> [Tasks to complete]:
[1] In the woodworking text below, why did the builder use two-part epoxy to glue the bead around the drawers? Answer in one to three sentences.
[2] Write the next part of the woodworking text below about building the drawers and attaching the top, continuing after its final sentence.

> [Text to read]:
=-=-=
This project is finished. Let me show you what I have been up to the last two days.
MAKING THE DRAWERS
I trued up some stock on the jointer and planer out of Birch for the drawers:
And then made the half-blind dovetails on my Incra router table (first time I’ve done that… so sweet)
Assembled the drawers:
And glued them up:
Then I routed a stopped groove on the drawer sides:
This seemed to work just right for sanding the inside of the grooves:
Then I glued the “bead” around the drawers. It took me a while to get the angles right since I am working with a trapezoid. Those miters had to be tight. I used two part epoxy because I am gluing the bead to end grain on the sides. Also, I wanted to glue one section of bead at a time and the epoxy cures fast enough to make this practical.
Glue the top bead on one drawer, clamp. Glue the top bead on the other drawer, clamp. Then the first drawer’s glue is already hard and I can un-clamp and glue the next bead, clamp… etc.
It is a shame to cover up those dovetails:
Here is the “runner” for one of the drawers (it slides inside the groove on the side of the drawer). Notice the paper thin shims that I glued to the top of the runner to fine tune the drawer’s position and sliding action. I glued shims on as needed and then planed/sanded them down until it was perfect:
The finished drawer being fitted:
And believe me, it is a perfect fit (if I do say so myself…)
I gave the drawers a little peg on the inside so they don’t slide all the way out and fall on the floor:
And of course added the hardware:
I used biscuits to glue the two front pieces of the top to the main rear piece:
Here’s the glue-up. The top is not attached to the table yet. It is just a convinient place to work in my tiny shop:
To attach the top I made “buttons” in a series on my router table:
I also pre-drilled holes on the drill press and then cut them apart on the R.A.S.:
I used my palm router to make slots for the buttons on the inside of the apron:
These buttons will allow the wide top to expand and contract in changing moisture conditions over the next ten-thousand or so years (I expect this to last a few generations)
=-=-=
> [Entries]:
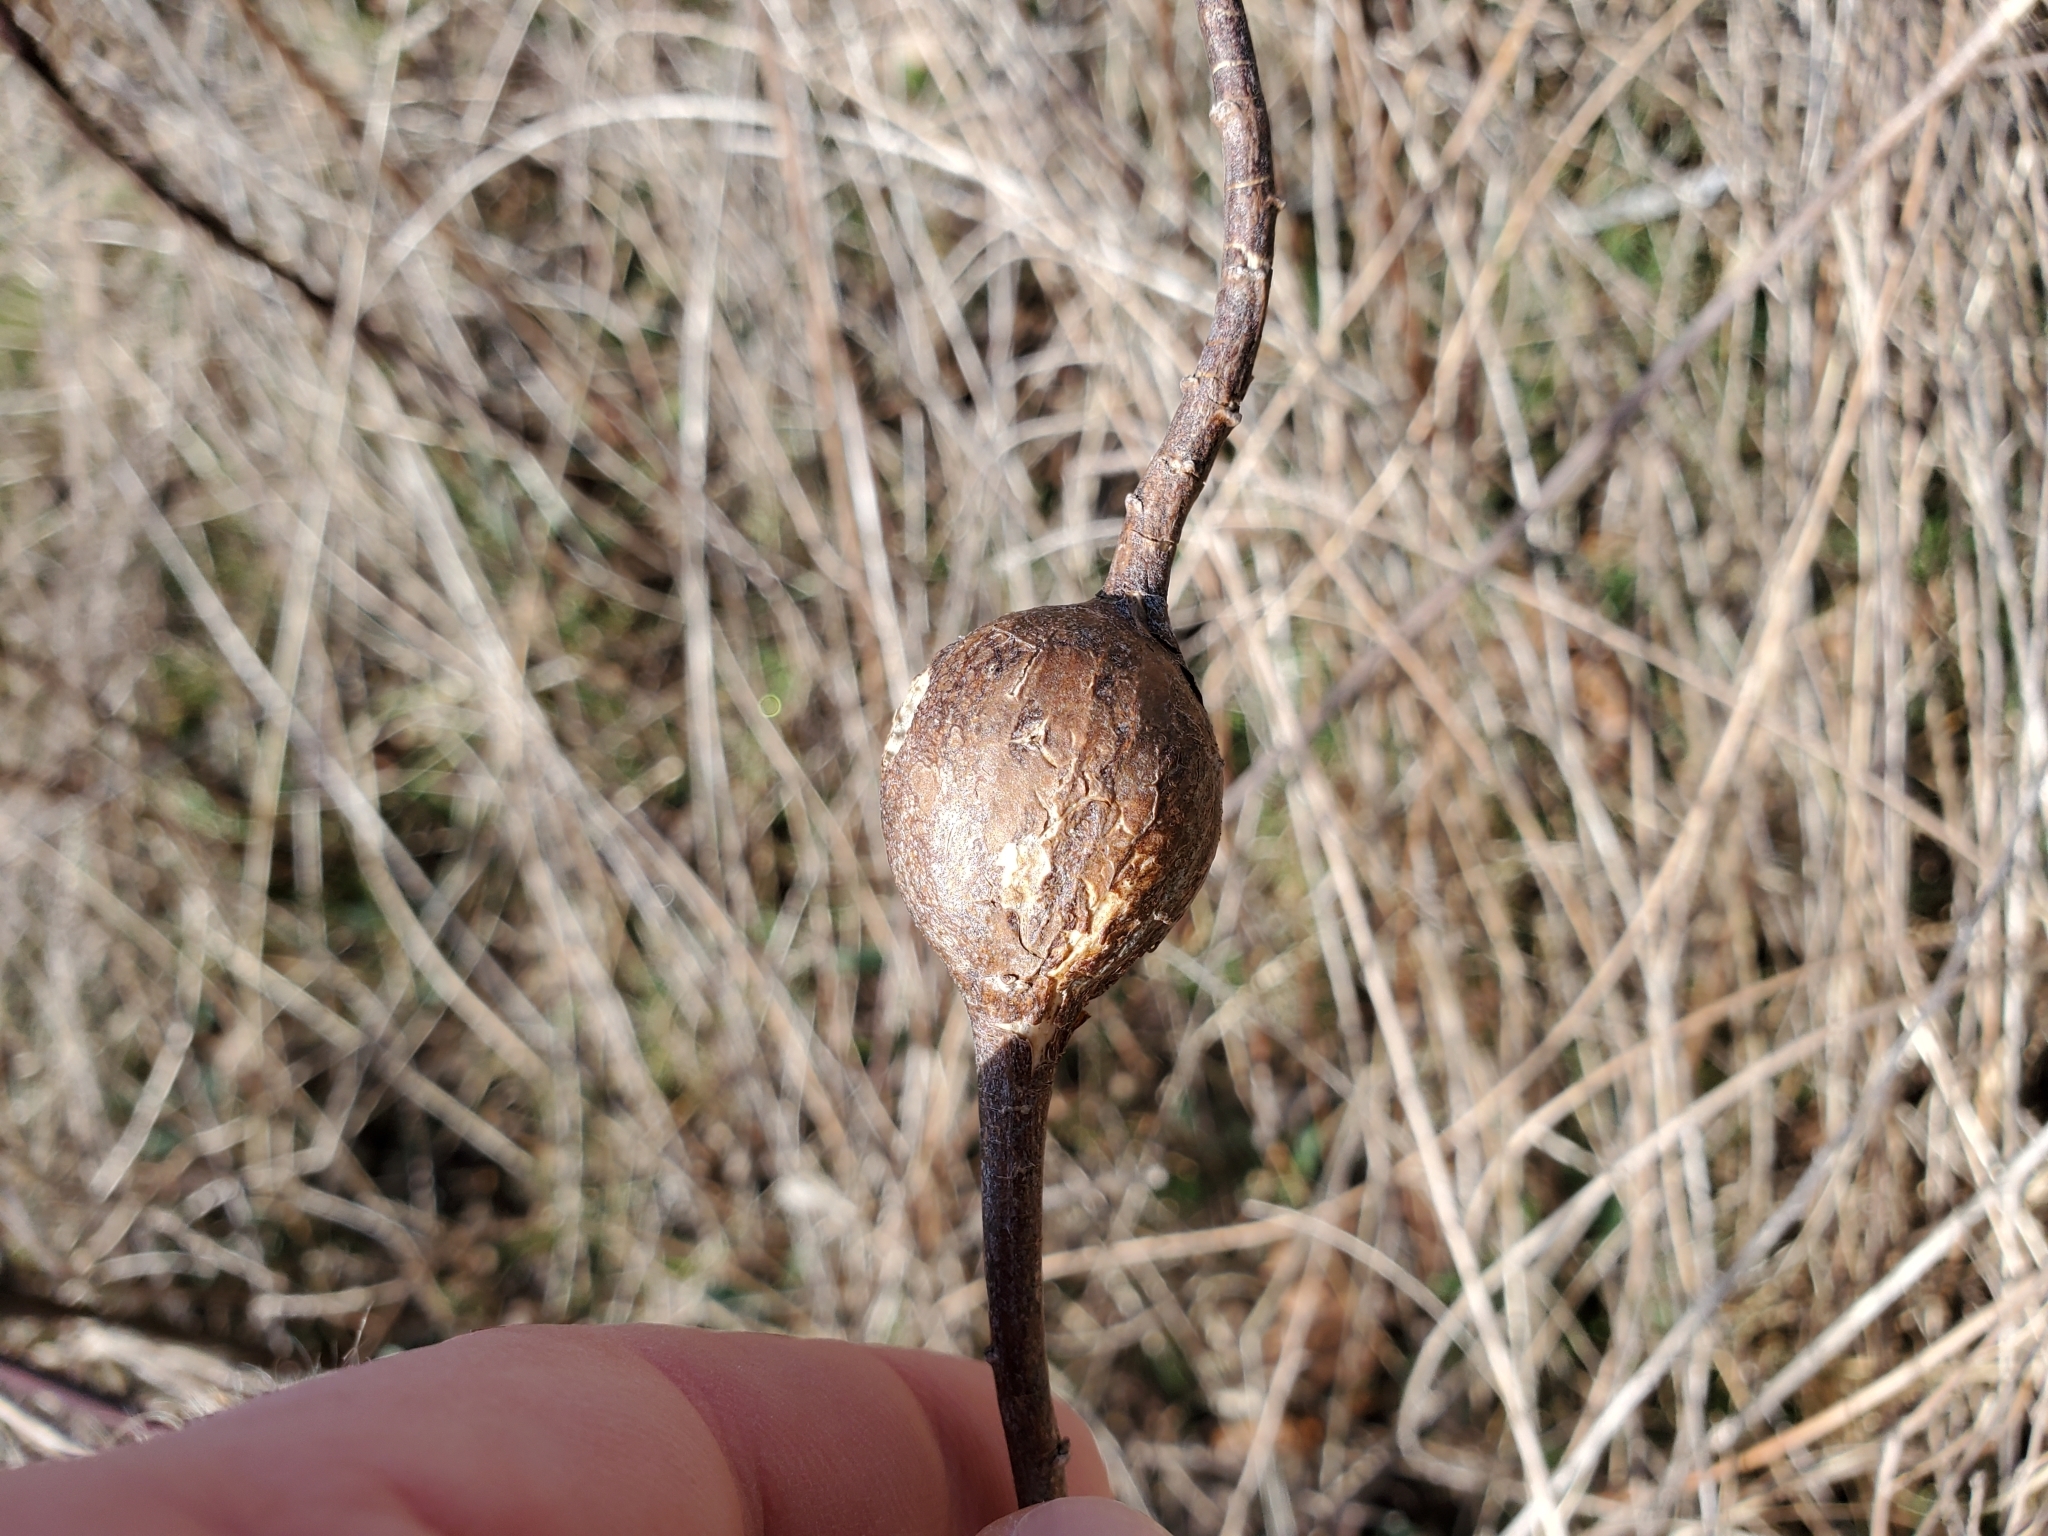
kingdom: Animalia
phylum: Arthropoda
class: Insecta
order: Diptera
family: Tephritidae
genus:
=-=-=
> [Exercise responses]:
[1] The bead was being glued to end grain on the drawer sides. The builder also wanted to glue one section of bead at a time, and epoxy cures fast enough to make that practical.

[2]
The buttons installed:
And finally the top is on!
I took it outside to use the router on the edges of the top. The hand-held router is one of the few power tools that is nearly impossible to use dust-free. I chose to use a panel raising bit that had a nice curve to it. I like the shape but most importantly it will allow the fabric to slide easily over the edge of the table:
I’ve got a lot of scraping and sanding to do. By the way, today has been a really strange day for Santa Cruz weather. We have had a heat wave (and a lot of fires) lately and today we are having thunder storms which is unusual for us. Just about the time I finished using the router The power started flickering and browning-out.
So I decided to shut down the main breaker and go no-juice for a while. It was really nice. Instead of blasting music and machinery noise I just listened to the thunder roll over the Santa Cruz mountains and a few fat raindrops on my corrogated fiberglass overhang. Then I got out my scraper and went to work. It was the perfect time to finish my project with hand tools.
Every time I use a jointer, planer, thickness sander, hand plane, scraper or random orbit sander, I make these pencil lines so I know when I have removed a complete and even layer of material…
I love scraper shavings:
And here is the last glimpse you are gonna get before I get a chance to take some formal photographs tomorrow. Then I’ll post it in Projects. Besides, it wouldn’t be fair if you got to see it before my mom does ;)
I spent several hours sanding, sanding, and sanding. Then I oiled it with boiled linseed oil and sanded some more with 600 grit automotive sand paper to make the top shine like glass. You can see your reflection in the top and the figure pops like a hologram. I’ll try to take pictures in a way that does it justice, but (teaser alert) you’ll have to wait.
Today is my mom’s birthday but tomorrow evening is the party. I have to work tomorrow which is why my deadline was tonight.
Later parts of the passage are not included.